BRANO CITATO:
Nella sessione plenaria è stato eletto anche il nuovo presidente della stessa Assemblea Nazionale del Popolo, Zhao Leji – fino a oggi a capo della Commissione Centrale per l’Ispezione Disciplinare, l’organo che dà la caccia ai funzionari corrotti – mentre l’ex vice primo ministro esecutivo, Han Zheng, 68 anni, è stato eletto vice presidente cinese.
Dopo la votazione, Xi ha prestato giuramento sulla Costituzione cinese, portata nella Grande Sala del Popolo dal picchetto d’onore. Con la mano sinistra poggiata sul testo e la destra alzata con il pugno chiuso, Xi ha pronunciato il giuramento per primo, seguito dagli altri alti funzionari eletti oggi.
Il ricambio della classe dirigente proseguirà domani, quando è in agenda l’elezione del nuovo primo ministro, che si prevede sia Li Qiang, fedelissimo di Xi, eletto membro del Comitato Permanente del Politburo – vertice decisionale del Pcc, di cui fa parte lo stesso Xi – allo scorso Congresso del partito.

COSA FARE:
1. Per ciascuna delle affermazioni (a), (b) e (c), indica con sì o no se concorda con il brano sull'Assemblea Nazionale del Popolo e riporta alla lettera le parole del brano che lo stabiliscono. (a) Han Zheng ha 68 anni. (b) Durante il giuramento Xi teneva la mano destra poggiata sulla Costituzione. (c) Il nuovo primo ministro è stato eletto nella stessa sessione.
2. Scrivi il seguito del brano sull'Assemblea Nazionale del Popolo, partendo dopo la sua ultima frase.

Voci di dati salvate:
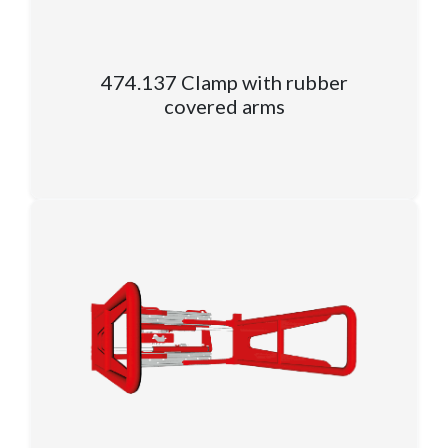
474.137 Clamp with rubber
covered arms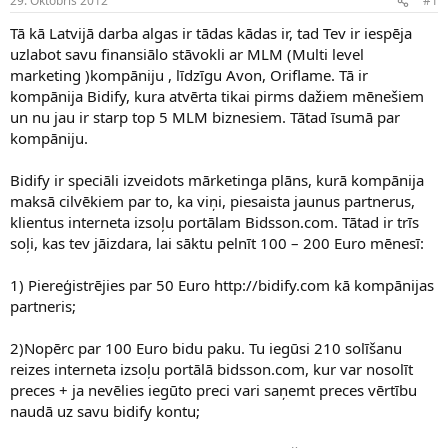
29. Oktobris 2012
#1
n
a
a
t
Tā kā Latvijā darba algas ir tādas kādas ir, tad Tev ir iespēja
u
u
uzlabot savu finansiālo stāvokli ar MLM (Multi level
z
m
marketing )kompāniju , līdzīgu Avon, Oriflame. Tā ir
s
s
kompānija Bidify, kura atvērta tikai pirms dažiem mēnešiem
ā
c
un nu jau ir starp top 5 MLM biznesiem. Tātad īsumā par
ē
kompāniju.
j
s
Bidify ir speciāli izveidots mārketinga plāns, kurā kompānija
maksā cilvēkiem par to, ka viņi, piesaista jaunus partnerus,
klientus interneta izsoļu portālam Bidsson.com. Tātad ir trīs
soļi, kas tev jāizdara, lai sāktu pelnīt 100 – 200 Euro mēnesī:
1) Piereģistrējies par 50 Euro http://bidify.com kā kompānijas
partneris;
2)Nopērc par 100 Euro bidu paku. Tu iegūsi 210 solīšanu
reizes interneta izsoļu portālā bidsson.com, kur var nosolīt
preces + ja nevēlies iegūto preci vari saņemt preces vērtību
naudā uz savu bidify kontu;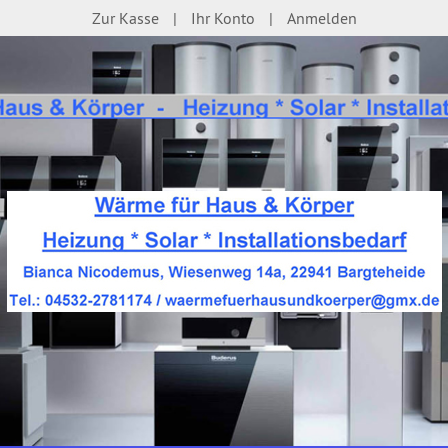
Zur Kasse
Ihr Konto
Anmelden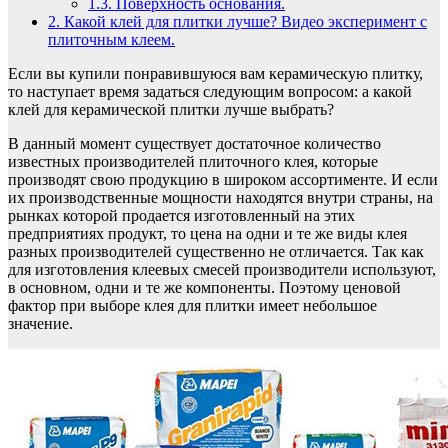
1.3.
Поверхность основания.
2.
Какой клей для плитки лучше? Видео эксперимент с
плиточным клеем.
Если вы купили понравившуюся вам керамическую плитку,
то наступает время задаться следующим вопросом: а какой
клей для керамической плитки лучше выбрать?
В данный момент существует достаточное количество
известных производителей плиточного клея, которые
производят свою продукцию в широком ассортименте. И если
их производственные мощности находятся внутри страны, на
рынках которой продается изготовленный на этих
предприятиях продукт, то цена на одни и те же виды клея
разных производителей существенно не отличается. Так как
для изготовления клеевых смесей производители используют,
в основном, одни и те же компоненты. Поэтому ценовой
фактор при выборе клея для плитки имеет небольшое
значение.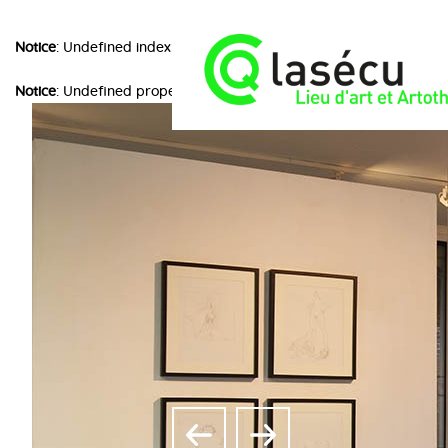
Notice
: Undefined index: choice in
/home/lasecuorpb/www/include
Notice
: Undefined property: image::$nom_cache in
/home/lasec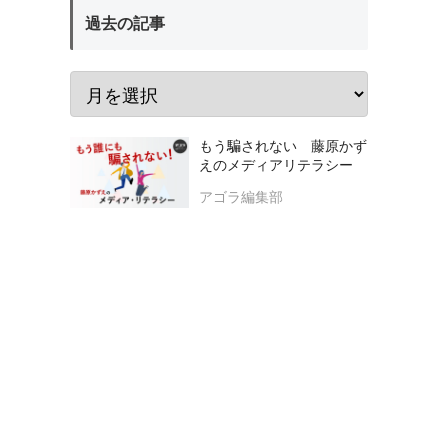
過去の記事
もう騙されない 藤原かず
えのメディアリテラシー
アゴラ編集部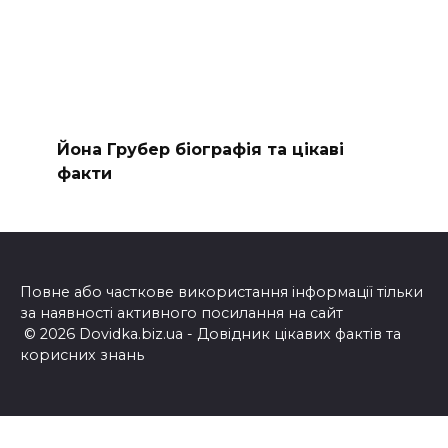
Йона Грубер біографія та цікаві
факти
Повне або часткове використання інформації тільки
за наявності активного посилання на сайт
© 2026 Dovidka.biz.ua - Довідник цікавих фактів та
корисних знань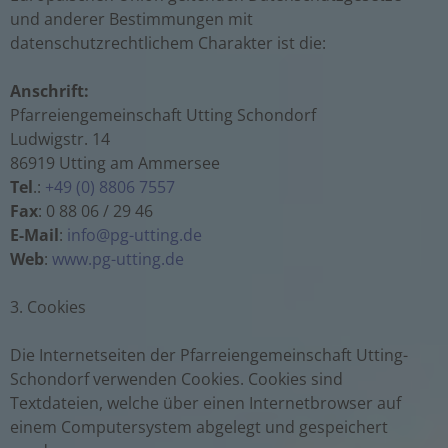
und anderer Bestimmungen mit
datenschutzrechtlichem Charakter ist die:
Anschrift:
Pfarreiengemeinschaft Utting Schondorf
Ludwigstr. 14
86919 Utting am Ammersee
Tel
.:
+49 (0) 8806 7557
Fax
: 0 88 06 / 29 46
E-Mail
:
ed.gnittu-gp@ofni
Web
:
www.pg-utting.de
3. Cookies
Die Internetseiten der Pfarreiengemeinschaft Utting-
Schondorf verwenden Cookies. Cookies sind
Textdateien, welche über einen Internetbrowser auf
einem Computersystem abgelegt und gespeichert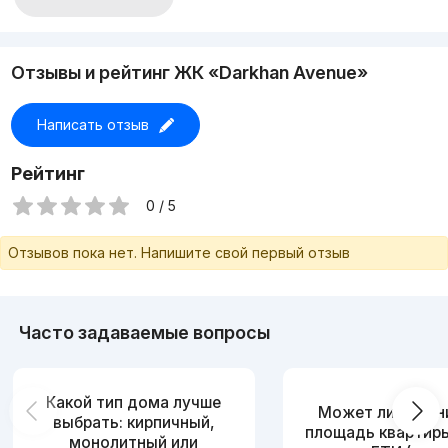
Отзывы и рейтинг ЖК «Darkhan Avenue»
Написать отзыв
Рейтинг
0 / 5
Отзывов пока нет. Напишите свой первый отзыв
Часто задаваемые вопросы
Какой тип дома лучше
Может ли измен
выбрать: кирпичный,
площадь квартир
монолитный или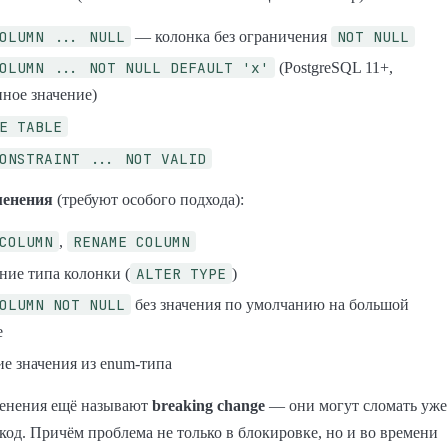
OLUMN ... NULL
NOT NULL
— колонка без ограничения
OLUMN ... NOT NULL DEFAULT 'x'
(PostgreSQL 11+,
нное значение)
E TABLE
ONSTRAINT ... NOT VALID
менения
(требуют особого подхода):
COLUMN
RENAME COLUMN
,
ALTER TYPE
ние типа колонки (
)
OLUMN NOT NULL
без значения по умолчанию на большой
е
ие значения из enum-типа
енения ещё называют
breaking change
— они могут сломать уже
од. Причём проблема не только в блокировке, но и во времени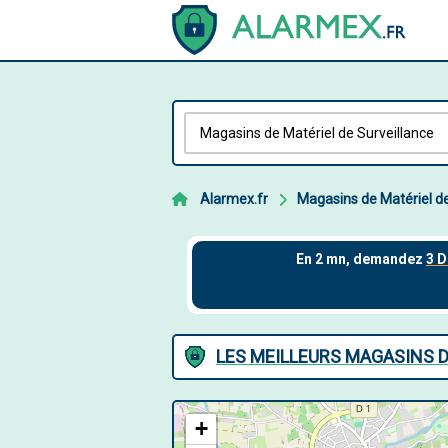
Alarmex.fr
Magasins de Matériel de
LES MEILLEURS MAGASINS D
+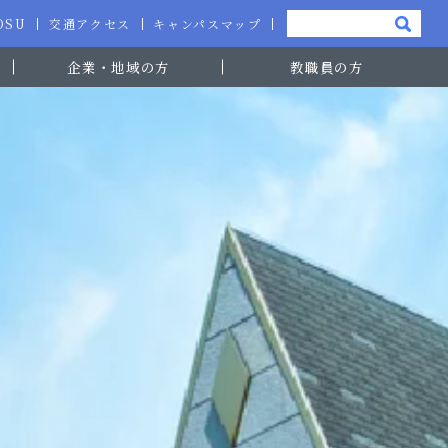
-OSU
交通アクセス
キャンパスマップ
企業・地域の方
教職員の方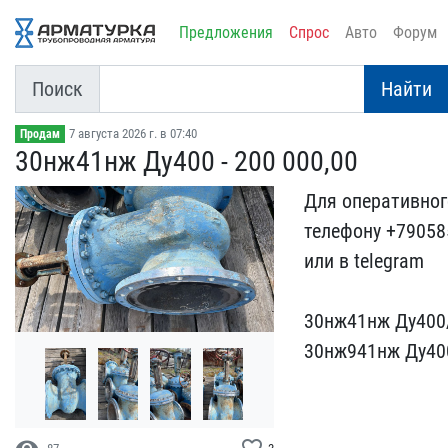
Предложения
Спрос
Авто
Форум
Поиск
Найти
7 августа 2026 г. в 07:40
Продам
30нж41нж Ду400 - 200 000​,00
Для оперативного
телефону +79​058
или в telegram
30н​ж41нж Ду400/
30нж941нж Ду​400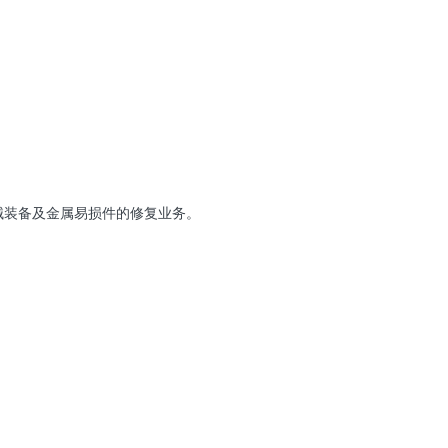
23
25
27
械装备及金属易损件的修复业务。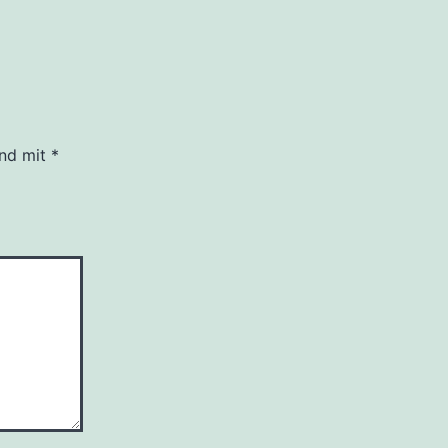
ind mit
*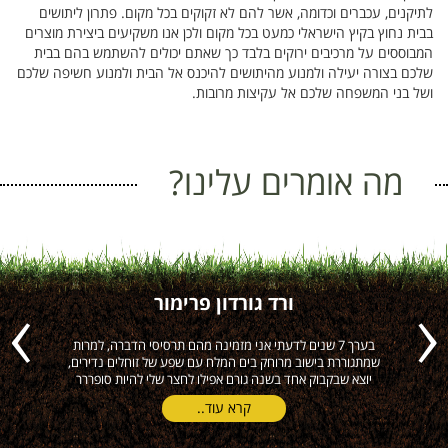
לתיקנים, עכברים וכדומה, אשר להם לא זקוקים בכל מקום. פתרון ליתושים
בבית נחוץ בקיץ הישראלי כמעט בכל מקום ולכן אנו משקיעים ביצירת מוצרים
המבוססים על מרכיבים ירוקים בלבד כך שאתם יכולים להשתמש בהם בבית
שלכם בצורה יעילה ולמנוע מהיתושים להיכנס אל הבית ולמנוע חשיפה שלכם
ושל בני המשפחה שלכם אל עקיצות מרובות.
מה אומרים עלינו?
ורד גורדון פרימור
ה
בערך 7 שנים לדעתי אני מזמינה מהם תרסיסי הדברה, למרות
הי
Previous
Next
שמתגוררת בישוב מרוחק בים המלח עם שפע של זוחלים נדירים,
יוצא שבקבוק אחד בשנה גורם אפילו לחצר שלי להיות סופררר
קרא עוד..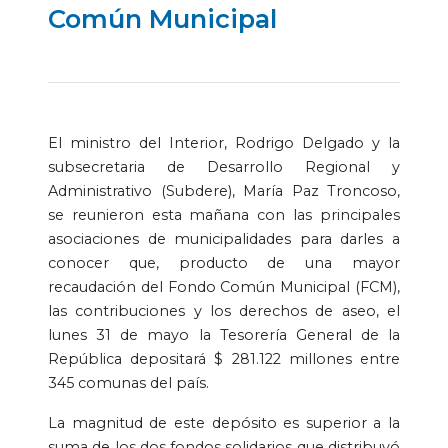
Común Municipal
El ministro del Interior, Rodrigo Delgado y la
subsecretaria de Desarrollo Regional y
Administrativo (Subdere), María Paz Troncoso,
se reunieron esta mañana con las principales
asociaciones de municipalidades para darles a
conocer que, producto de una mayor
recaudación del Fondo Común Municipal (FCM),
las contribuciones y los derechos de aseo, el
lunes 31 de mayo la Tesorería General de la
República depositará $ 281.122 millones entre
345 comunas del país.
La magnitud de este depósito es superior a la
suma de los dos fondos solidarios que distribuyó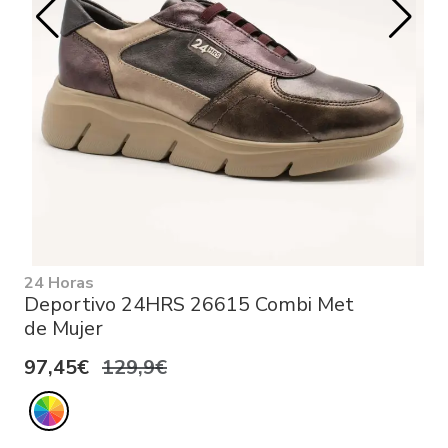
24 Horas
Deportivo 24HRS 26615 Combi Met
de Mujer
97,45€
129,9€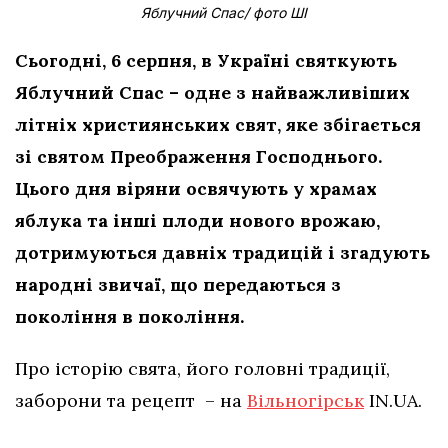
Яблучний Спас/ фото ШІ
Сьогодні, 6 серпня, в Україні святкують
Яблучний Спас – одне з найважливіших
літніх християнських свят, яке збігається
зі святом Преображення Господнього.
Цього дня віряни освячують у храмах
яблука та інші плоди нового врожаю,
дотримуються давніх традицій і згадують
народні звичаї, що передаються з
покоління в покоління.
Про історію свята, його головні традиції,
заборони та рецепт – на
Вільногірськ
IN.UA.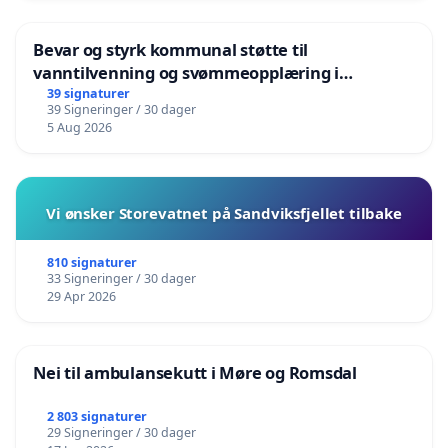
Bevar og styrk kommunal støtte til
vanntilvenning og svømmeopplæring i
barnehagene i Haugesund
39 signaturer
39 Signeringer / 30 dager
5 Aug 2026
Vi ønsker Storevatnet på Sandviksfjellet tilbake
810 signaturer
33 Signeringer / 30 dager
29 Apr 2026
Nei til ambulansekutt i Møre og Romsdal
2 803 signaturer
29 Signeringer / 30 dager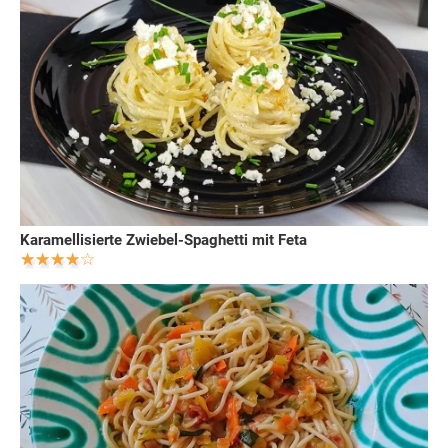
Karamellisierte Zwiebel-Spaghetti mit Feta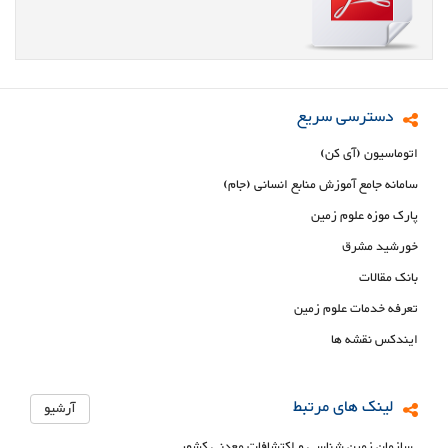
دسترسی سریع
اتوماسیون (آی کن)
سامانه جامع آموزش منابع انسانی (جام)
پارک موزه علوم زمین
خورشید مشرق
بانک مقالات
تعرفه خدمات علوم زمین
ایندکس نقشه ها
لینک های مرتبط
آرشیو
سازمان زمین شناسی و اکتشافات معدنی کشور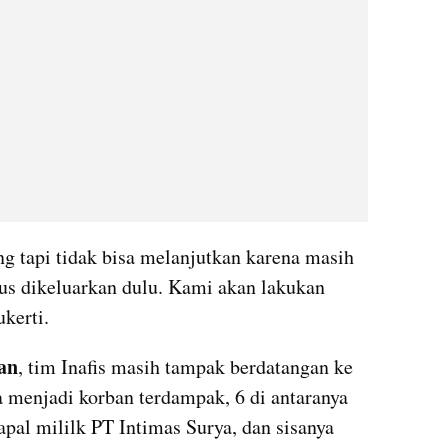
g tapi tidak bisa melanjutkan karena masih 
rus dikeluarkan dulu. Kami akan lakukan 
kerti.
an
, tim Inafis masih tampak berdatangan ke 
a menjadi korban terdampak, 6 di antaranya 
al mililk PT Intimas Surya, dan sisanya 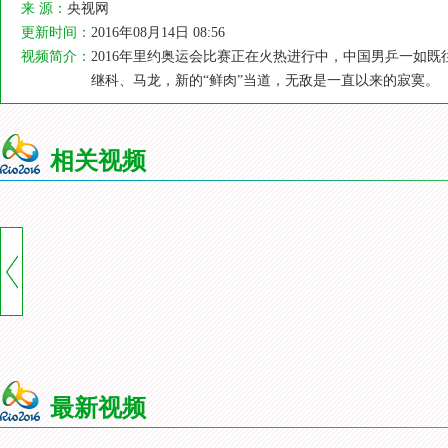
来 源：
央视网
更新时间：
2016年08月14日 08:56
视频简介：
2016年里约奥运会比赛正在火热进行中，中国男乒一如既
继科、马龙，新的“鲜肉”当道，无敌是一直以来的寂寞。
相关视频
最新视频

RISPOSTE IN ORDINE:
1.
(a) Sì: "Han Zheng, 68 anni".
(b) No: "Con la mano sinistra poggiata sul testo e la destra alzata con il pugno chiuso".
(c) No: "Il ricambio della classe dirigente proseguirà domani, quando è in agenda l’elezione del nuovo primo ministro".

2.
La consacrazione di Xi Jinping
Settanta anni il prossimo 15 giugno, Xi Jinping è al vertice del Pcc dalla fine del 2012, e della Cina, come presidente, dal marzo 2013. Il suo nome, accanto al suo contributo ideologico – il “pensiero di Xi Jinping sul socialismo con caratteristiche cinese per una nuova era” – è già iscritto sia nella carta fondamentale del Pcc, sia nella Costituzione cinese.
Oggi, Xi è “nucleo” dell’intero partito e il suo pensiero è la “guida” per tutti gli oltre 95 milioni di iscritti al partito. La riconferma al vertice dello Stato lo porterà ad altri cinque anni alla guida della seconda economia del pianeta, in un periodo che egli stesso percepisce gia’ come difficile.
Proprio durante i lavori delle due sessioni del parlamento, Xi ha incolpato direttamente gli Stati Uniti e l’Occidente del deterioramento delle relazioni con la Cina, e ha lanciato un messaggio inequivocabile: “i rischi e le sfide che dovremo affrontare non faranno che aumentare”. Il suo e’ un appello all’unita’, che estende anche all’esercito, a cui ha chiesto di rafforzarsi contro i “rischi strategici” e per “vincere le guerre”.
I dossier aperti, da Taiwan all’Ucraina
Il terzo mandato alla guida della Cina si apre con le tensioni nello Stretto di Taiwan e la partnership “senza limiti” con la Russia, a cui l’Occidente guarda con sospetto: il piano per la pace in Ucraina presentato il mese scorso da Pechino non ha riscosso successo, tornando, invece, ad alimentare i dubbi sui legami tra Mosca e Pechino, che non ha mai condannato l’invasione dell’Ucraina.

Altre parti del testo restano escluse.